How is destructor called for temporary objects returned from a function in C++?

Question

Here's a code from Stroustrup's "The C++ Programming Language" that implements a finally which I cannot quiet understand where the destructor gets called.

template<typename F> struct Final_action
{
  Final_action(F f): clean{f} {}
  ~Final_action() { clean(); }
  F clean;
}

template<class F> 
Final_action<F> finally(F f)
{
  return Final_action<F>(f);
}

void test(){
  int* p=new int{7};
  auto act1 = finally( [&]{delete p;cout<<"Goodbye,cruel world\n";} );
}

I have two questions around this:

1. According to the author, the delete p only gets called once: when act1 goes out of scope. But from my understanding: first, act1 will be initialized with the copy constructor, then the temporary object Final_action<F>(f) in the function finally gets destructed, calling delete p for the first time, then a second time at the end of the function test when act1 is out of scope. Where am I getting it wrong?

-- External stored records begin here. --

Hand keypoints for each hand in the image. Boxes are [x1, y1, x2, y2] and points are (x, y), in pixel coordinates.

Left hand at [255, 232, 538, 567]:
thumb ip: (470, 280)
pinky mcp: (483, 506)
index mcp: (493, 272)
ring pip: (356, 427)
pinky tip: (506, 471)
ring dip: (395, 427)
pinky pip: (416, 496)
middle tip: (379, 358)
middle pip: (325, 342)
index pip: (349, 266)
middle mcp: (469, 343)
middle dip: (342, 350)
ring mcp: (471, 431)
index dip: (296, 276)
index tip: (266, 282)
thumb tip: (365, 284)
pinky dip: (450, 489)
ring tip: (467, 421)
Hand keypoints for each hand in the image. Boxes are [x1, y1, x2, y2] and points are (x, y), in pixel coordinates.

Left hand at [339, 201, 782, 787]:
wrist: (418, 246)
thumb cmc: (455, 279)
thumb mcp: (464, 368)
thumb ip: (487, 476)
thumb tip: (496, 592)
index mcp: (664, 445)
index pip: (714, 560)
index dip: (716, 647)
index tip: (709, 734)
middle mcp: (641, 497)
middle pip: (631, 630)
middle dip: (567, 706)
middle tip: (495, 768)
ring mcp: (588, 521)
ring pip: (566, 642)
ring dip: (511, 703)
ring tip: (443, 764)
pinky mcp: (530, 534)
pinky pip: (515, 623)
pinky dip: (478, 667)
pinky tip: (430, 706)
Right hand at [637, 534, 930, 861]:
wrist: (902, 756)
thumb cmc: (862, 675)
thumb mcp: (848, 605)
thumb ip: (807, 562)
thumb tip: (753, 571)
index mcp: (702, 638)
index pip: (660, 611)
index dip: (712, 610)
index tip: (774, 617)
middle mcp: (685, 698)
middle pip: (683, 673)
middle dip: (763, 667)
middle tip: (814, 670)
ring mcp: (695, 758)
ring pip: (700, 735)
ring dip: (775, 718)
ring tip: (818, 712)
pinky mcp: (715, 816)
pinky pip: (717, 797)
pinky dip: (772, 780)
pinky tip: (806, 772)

2. Why is the finally function needed? Can't I just define Final_action act1([&]{delete p;cout<<"Goodbye,cruel world\n"})? Is that the same?

Also, if anyone can think of a better title, please modify the current one.

UPDATE: After some further thinking, I'm now convinced that the destructor may be called thrice. The additional one is for the temporary objected auto-generated in the calling function void test() used as the argument to the copy constructor of act1. This can be verified with -fno-elide-constructors option in g++. For those who have the same question as me, see Copy elision as well as Return value optimization as pointed out in the answer by Bill Lynch.

Answer 1

You are correct, this code is broken. It only works correctly when return value optimizations are applied. This line:

auto act1 = finally([&]{delete p;cout<<"Goodbye,cruel world\n"})

May or may not invoke the copy constructor. If it does, then you will have two objects of type Final_action and you will thus call that lambda twice.